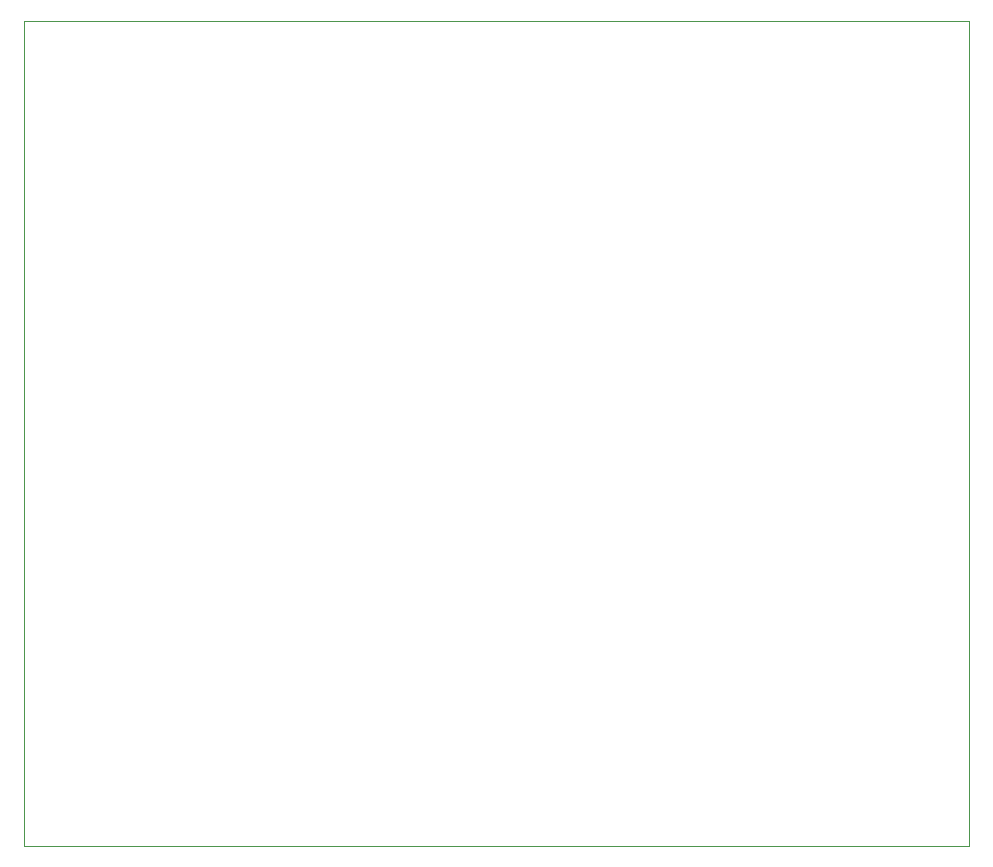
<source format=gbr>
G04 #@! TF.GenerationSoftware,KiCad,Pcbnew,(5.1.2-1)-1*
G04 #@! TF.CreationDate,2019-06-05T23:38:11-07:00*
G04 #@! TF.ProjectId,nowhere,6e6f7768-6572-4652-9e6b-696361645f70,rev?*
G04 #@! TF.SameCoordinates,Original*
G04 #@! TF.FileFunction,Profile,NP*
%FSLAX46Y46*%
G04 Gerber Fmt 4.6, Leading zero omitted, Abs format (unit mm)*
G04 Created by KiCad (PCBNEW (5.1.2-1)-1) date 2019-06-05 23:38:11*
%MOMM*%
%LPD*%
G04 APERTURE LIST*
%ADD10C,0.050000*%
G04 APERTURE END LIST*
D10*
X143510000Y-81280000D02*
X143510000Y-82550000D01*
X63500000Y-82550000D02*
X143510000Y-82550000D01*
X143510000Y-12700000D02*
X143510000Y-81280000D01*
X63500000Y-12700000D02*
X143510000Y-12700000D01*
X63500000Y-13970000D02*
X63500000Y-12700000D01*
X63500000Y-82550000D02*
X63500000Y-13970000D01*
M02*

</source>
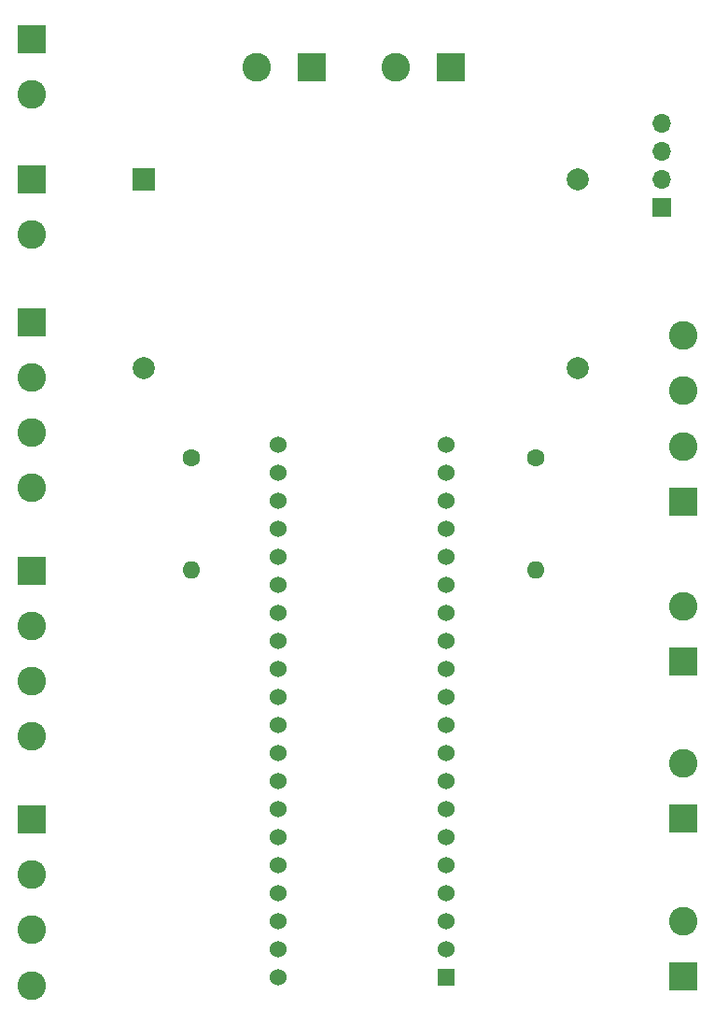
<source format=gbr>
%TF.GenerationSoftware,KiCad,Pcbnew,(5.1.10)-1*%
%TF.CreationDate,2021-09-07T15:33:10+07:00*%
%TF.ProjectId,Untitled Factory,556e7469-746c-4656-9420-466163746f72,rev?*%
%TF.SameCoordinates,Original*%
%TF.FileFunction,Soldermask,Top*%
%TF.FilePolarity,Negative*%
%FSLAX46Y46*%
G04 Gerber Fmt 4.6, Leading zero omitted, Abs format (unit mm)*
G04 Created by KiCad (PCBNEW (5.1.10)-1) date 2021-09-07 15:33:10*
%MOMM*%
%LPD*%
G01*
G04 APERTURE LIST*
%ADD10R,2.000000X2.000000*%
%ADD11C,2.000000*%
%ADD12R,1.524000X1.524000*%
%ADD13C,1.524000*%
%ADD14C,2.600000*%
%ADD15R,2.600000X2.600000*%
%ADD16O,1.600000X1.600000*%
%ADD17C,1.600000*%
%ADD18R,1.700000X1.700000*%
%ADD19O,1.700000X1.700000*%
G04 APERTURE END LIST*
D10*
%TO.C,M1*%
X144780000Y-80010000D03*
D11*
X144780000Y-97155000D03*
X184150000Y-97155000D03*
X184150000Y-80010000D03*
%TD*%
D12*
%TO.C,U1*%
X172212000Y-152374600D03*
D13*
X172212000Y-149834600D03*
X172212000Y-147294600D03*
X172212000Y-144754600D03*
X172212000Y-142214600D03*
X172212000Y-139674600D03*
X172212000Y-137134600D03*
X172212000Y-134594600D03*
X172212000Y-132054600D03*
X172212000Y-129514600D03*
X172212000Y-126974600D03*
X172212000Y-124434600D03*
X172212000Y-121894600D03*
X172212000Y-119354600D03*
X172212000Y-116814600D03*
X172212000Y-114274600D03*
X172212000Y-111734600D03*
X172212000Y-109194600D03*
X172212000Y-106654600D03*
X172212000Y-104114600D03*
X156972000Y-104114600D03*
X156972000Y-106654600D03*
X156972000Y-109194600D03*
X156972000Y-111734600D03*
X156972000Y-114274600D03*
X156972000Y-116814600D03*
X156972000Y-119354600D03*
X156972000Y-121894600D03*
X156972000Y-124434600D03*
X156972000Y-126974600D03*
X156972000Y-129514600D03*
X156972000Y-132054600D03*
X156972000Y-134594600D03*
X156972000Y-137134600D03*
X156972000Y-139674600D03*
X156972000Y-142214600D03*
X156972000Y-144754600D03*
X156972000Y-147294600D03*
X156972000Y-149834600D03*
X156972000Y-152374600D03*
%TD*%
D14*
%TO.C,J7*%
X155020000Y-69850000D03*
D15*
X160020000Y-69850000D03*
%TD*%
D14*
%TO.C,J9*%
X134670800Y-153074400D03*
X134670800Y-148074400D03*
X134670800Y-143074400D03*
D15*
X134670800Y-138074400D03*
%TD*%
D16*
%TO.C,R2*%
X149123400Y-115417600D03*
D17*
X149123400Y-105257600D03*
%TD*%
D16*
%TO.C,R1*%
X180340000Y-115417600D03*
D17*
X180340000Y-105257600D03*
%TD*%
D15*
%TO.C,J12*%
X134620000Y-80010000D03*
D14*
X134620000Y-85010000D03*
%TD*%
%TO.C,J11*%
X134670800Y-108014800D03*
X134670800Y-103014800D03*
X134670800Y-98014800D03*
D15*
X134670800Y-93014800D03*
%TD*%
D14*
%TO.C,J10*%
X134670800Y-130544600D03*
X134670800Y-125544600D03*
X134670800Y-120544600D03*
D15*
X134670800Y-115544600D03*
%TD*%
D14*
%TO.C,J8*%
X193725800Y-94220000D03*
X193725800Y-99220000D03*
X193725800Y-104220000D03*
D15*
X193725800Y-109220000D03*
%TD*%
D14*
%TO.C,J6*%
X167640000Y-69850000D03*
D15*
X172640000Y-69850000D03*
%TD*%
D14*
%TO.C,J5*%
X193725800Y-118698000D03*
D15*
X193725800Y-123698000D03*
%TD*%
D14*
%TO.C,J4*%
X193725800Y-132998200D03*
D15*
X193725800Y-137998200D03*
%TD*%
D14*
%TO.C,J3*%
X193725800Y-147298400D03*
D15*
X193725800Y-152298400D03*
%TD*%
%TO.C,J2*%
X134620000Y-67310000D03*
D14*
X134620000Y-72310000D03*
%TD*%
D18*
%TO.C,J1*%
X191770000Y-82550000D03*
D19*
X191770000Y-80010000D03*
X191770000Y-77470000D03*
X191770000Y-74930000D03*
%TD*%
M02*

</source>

■ Brief
Where the data above reaches the line holding "X144780000Y-97155000D03*", begin printing, and stop after the line holding "X134620000Y-85010000D03*". Each line must be reproduced exactly, with nothing else added.

■ Response for this exercise
X144780000Y-97155000D03*
X184150000Y-97155000D03*
X184150000Y-80010000D03*
%TD*%
D12*
%TO.C,U1*%
X172212000Y-152374600D03*
D13*
X172212000Y-149834600D03*
X172212000Y-147294600D03*
X172212000Y-144754600D03*
X172212000Y-142214600D03*
X172212000Y-139674600D03*
X172212000Y-137134600D03*
X172212000Y-134594600D03*
X172212000Y-132054600D03*
X172212000Y-129514600D03*
X172212000Y-126974600D03*
X172212000Y-124434600D03*
X172212000Y-121894600D03*
X172212000Y-119354600D03*
X172212000Y-116814600D03*
X172212000Y-114274600D03*
X172212000Y-111734600D03*
X172212000Y-109194600D03*
X172212000Y-106654600D03*
X172212000Y-104114600D03*
X156972000Y-104114600D03*
X156972000Y-106654600D03*
X156972000Y-109194600D03*
X156972000Y-111734600D03*
X156972000Y-114274600D03*
X156972000Y-116814600D03*
X156972000Y-119354600D03*
X156972000Y-121894600D03*
X156972000Y-124434600D03*
X156972000Y-126974600D03*
X156972000Y-129514600D03*
X156972000Y-132054600D03*
X156972000Y-134594600D03*
X156972000Y-137134600D03*
X156972000Y-139674600D03*
X156972000Y-142214600D03*
X156972000Y-144754600D03*
X156972000Y-147294600D03*
X156972000Y-149834600D03*
X156972000Y-152374600D03*
%TD*%
D14*
%TO.C,J7*%
X155020000Y-69850000D03*
D15*
X160020000Y-69850000D03*
%TD*%
D14*
%TO.C,J9*%
X134670800Y-153074400D03*
X134670800Y-148074400D03*
X134670800Y-143074400D03*
D15*
X134670800Y-138074400D03*
%TD*%
D16*
%TO.C,R2*%
X149123400Y-115417600D03*
D17*
X149123400Y-105257600D03*
%TD*%
D16*
%TO.C,R1*%
X180340000Y-115417600D03*
D17*
X180340000Y-105257600D03*
%TD*%
D15*
%TO.C,J12*%
X134620000Y-80010000D03*
D14*
X134620000Y-85010000D03*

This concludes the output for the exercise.